- SELECTED TEXT

So far, this is all very positive -- but there are some significant drawbacks that are all the more annoying because of this system's premium price.

Ports and connectors are a major issue, because the majority are on the keyboard.

Here you'll find two full-size USB 3.0 ports, a DisplayPort, a headset jack and a smartcard reader. A docking connector caters for an RJ-45 Ethernet port if you purchase an optional adapter. There's also a fingerprint sensor on the wrist rest.

As far as we're concerned, it's counter-intuitive to have a detachable tablet that lacks its own USB port. There's also no reason that HP couldn't have put a Mini-DisplayPort or Mini-HDMI connector on the tablet -- and then duplicated these ports in full size on the keyboard. Frankly it's what we'd expect at this price.

The keyboard pretty much monopolises charging too. Although power can be administered to both the tablet and the keyboard, the former requires an adapter for the docking connector, while the keyboard has a jack for the AC adapter's round-pin connector.

- EXERCISE SET
1. According to the HP tablet review, what must a buyer purchase to use an RJ-45 Ethernet port?
2. Resume the HP tablet review after its final sentence, continuing in the same voice.

- SUPPLIED INFORMATION

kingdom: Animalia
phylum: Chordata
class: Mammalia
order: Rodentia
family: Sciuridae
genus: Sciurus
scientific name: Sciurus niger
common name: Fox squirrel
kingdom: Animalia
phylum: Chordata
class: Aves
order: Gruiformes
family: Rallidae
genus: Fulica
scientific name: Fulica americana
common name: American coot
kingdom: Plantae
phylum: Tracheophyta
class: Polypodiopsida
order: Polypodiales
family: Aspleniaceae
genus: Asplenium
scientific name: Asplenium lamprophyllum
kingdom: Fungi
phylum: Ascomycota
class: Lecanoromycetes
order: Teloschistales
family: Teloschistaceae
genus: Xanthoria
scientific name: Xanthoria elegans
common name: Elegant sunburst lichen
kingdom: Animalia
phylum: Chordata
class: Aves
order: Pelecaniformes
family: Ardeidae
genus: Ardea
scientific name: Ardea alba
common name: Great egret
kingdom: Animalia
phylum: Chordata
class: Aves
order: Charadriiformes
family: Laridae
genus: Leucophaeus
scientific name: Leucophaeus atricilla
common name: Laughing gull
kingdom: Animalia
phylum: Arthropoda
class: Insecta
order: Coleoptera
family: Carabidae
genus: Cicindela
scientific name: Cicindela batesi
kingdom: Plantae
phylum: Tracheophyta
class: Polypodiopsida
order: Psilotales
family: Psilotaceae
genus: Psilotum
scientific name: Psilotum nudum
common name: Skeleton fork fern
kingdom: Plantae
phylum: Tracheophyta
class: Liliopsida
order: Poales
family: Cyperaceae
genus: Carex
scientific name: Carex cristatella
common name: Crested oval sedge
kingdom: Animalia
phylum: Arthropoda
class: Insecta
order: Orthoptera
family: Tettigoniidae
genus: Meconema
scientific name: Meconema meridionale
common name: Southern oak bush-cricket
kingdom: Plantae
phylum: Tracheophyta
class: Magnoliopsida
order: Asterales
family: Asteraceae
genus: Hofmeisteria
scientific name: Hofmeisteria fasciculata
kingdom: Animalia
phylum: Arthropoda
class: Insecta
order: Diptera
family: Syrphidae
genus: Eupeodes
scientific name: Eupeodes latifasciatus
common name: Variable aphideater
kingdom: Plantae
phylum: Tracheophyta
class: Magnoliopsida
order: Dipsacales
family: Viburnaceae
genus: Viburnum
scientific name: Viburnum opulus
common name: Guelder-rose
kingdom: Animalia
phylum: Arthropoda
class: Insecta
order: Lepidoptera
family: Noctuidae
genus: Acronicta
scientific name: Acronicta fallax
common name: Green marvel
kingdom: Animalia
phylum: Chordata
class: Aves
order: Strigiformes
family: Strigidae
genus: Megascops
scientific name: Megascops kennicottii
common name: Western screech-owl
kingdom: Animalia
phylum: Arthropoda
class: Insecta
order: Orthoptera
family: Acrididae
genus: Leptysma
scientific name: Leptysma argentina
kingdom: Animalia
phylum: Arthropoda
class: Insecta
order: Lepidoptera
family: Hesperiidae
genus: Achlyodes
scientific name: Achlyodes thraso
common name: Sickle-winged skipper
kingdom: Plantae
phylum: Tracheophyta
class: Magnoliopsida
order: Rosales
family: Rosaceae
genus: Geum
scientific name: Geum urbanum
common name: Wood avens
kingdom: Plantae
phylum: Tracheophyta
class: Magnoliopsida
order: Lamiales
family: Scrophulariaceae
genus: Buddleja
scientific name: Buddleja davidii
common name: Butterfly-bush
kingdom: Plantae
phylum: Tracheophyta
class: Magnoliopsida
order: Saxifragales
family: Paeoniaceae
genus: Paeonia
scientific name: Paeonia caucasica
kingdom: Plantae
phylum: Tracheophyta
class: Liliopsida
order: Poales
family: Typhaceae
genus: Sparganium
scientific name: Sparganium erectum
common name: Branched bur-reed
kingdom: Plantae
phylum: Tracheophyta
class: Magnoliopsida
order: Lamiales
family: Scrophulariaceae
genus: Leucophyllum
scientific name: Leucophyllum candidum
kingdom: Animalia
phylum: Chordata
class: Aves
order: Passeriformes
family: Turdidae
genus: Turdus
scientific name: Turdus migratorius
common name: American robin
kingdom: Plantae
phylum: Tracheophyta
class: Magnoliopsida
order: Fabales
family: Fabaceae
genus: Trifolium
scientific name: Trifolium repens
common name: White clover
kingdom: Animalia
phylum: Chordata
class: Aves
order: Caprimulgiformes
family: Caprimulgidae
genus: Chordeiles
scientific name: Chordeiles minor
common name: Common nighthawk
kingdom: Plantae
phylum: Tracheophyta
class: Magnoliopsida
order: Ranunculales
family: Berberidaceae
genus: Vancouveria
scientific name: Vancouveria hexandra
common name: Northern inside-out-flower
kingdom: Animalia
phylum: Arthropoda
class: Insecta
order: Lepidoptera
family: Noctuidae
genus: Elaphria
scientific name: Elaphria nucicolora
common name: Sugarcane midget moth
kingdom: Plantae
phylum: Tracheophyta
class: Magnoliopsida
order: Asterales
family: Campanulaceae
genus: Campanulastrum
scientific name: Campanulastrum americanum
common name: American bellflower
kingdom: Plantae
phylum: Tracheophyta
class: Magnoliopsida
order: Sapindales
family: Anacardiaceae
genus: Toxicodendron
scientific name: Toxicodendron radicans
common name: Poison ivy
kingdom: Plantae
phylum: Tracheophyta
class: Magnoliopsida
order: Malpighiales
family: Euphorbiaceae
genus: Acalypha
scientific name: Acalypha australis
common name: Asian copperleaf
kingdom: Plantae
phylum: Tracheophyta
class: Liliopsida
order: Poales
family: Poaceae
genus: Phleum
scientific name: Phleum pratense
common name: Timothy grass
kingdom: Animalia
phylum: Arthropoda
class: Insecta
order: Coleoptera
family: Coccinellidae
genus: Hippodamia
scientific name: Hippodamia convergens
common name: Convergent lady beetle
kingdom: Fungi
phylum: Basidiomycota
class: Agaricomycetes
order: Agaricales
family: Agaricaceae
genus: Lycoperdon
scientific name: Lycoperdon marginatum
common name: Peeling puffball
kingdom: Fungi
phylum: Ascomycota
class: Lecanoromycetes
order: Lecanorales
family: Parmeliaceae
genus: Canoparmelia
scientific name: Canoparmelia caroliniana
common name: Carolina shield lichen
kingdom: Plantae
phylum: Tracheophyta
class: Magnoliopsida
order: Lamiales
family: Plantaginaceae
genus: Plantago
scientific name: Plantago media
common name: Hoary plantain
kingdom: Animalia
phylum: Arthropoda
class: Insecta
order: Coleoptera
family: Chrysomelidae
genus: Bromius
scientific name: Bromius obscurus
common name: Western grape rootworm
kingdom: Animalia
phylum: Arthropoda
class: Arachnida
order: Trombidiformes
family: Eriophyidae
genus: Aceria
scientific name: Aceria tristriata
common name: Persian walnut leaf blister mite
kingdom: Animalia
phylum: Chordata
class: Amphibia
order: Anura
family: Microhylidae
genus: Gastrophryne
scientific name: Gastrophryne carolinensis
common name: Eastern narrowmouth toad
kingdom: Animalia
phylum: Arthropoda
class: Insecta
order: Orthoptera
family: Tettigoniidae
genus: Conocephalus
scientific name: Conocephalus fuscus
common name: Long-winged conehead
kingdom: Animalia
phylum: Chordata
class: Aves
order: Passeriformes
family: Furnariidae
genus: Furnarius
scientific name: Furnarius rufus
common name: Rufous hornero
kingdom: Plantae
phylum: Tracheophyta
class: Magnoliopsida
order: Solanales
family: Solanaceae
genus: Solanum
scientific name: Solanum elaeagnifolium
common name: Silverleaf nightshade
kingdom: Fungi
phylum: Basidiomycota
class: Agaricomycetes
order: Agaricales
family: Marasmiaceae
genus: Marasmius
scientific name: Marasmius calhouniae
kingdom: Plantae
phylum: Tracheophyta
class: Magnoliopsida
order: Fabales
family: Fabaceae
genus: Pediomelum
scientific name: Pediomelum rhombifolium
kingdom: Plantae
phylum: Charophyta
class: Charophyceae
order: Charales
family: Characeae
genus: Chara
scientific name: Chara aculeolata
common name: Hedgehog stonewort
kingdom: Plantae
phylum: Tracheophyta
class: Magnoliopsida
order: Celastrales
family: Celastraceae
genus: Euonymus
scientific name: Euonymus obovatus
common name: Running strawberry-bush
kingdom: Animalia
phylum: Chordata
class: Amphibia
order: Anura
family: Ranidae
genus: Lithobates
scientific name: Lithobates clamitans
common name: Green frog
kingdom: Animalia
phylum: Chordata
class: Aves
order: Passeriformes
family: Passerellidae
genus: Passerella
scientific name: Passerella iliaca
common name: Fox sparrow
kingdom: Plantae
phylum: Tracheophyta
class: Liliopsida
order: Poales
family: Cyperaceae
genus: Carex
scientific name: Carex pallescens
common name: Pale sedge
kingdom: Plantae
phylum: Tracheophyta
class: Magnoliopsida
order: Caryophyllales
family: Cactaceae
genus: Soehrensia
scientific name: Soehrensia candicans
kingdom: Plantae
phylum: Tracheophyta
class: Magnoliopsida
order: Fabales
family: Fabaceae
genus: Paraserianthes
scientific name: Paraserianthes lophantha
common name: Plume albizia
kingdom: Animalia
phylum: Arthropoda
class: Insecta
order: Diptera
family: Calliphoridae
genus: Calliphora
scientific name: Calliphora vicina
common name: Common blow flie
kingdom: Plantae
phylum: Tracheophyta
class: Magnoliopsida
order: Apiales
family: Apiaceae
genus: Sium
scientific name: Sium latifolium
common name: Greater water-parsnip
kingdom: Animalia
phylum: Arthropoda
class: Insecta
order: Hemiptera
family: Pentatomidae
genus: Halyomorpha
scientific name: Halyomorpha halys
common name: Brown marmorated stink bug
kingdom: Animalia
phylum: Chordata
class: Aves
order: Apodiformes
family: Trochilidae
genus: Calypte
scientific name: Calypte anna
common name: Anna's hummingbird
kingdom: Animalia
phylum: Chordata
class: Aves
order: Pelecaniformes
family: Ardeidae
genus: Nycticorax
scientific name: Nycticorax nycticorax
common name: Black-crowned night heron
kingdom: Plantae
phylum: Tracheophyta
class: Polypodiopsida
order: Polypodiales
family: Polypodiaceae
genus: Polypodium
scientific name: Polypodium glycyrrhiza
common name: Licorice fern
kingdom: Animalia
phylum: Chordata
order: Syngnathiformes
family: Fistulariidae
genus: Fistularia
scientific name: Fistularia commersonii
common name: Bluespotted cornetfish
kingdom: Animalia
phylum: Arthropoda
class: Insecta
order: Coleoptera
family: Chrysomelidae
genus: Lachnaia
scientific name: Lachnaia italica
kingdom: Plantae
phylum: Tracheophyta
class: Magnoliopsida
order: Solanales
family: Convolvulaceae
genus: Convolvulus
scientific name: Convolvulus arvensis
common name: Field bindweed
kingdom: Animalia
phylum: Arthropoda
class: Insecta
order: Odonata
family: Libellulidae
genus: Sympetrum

- OUTPUTS IN ORDER
1. An optional adapter.

2.
This arrangement makes it tricky to leave the keyboard at home. And without USB charge facilities for the tablet you also need to factor in carrying the laptop-style charger -- either with its optional tablet converter or for use via the keyboard.

Our other niggle is with sound quality. Twin speakers deliver loud but terrible-quality output that's high on treble and very low on bass. If you want a convertible because you need to deliver presentations that rely on high-quality audio direct from the device, then this is not the device for you.

Conclusion

You'd expect HP to throw everything including the kitchen sink at a convertible as expensive as this one, and to do so in superlative fashion. So the presence of elements like a stylus, a fingerprint sensor, LTE support and a backlit keyboard are all welcome. The solid build is also a big plus.

Yet there are some fundamental problems. The poor quality of the internal speakers is merely irritating, but the lack of connectivity on the tablet is a fundamental mistake, as is the need to use a converter to charge the tablet's battery.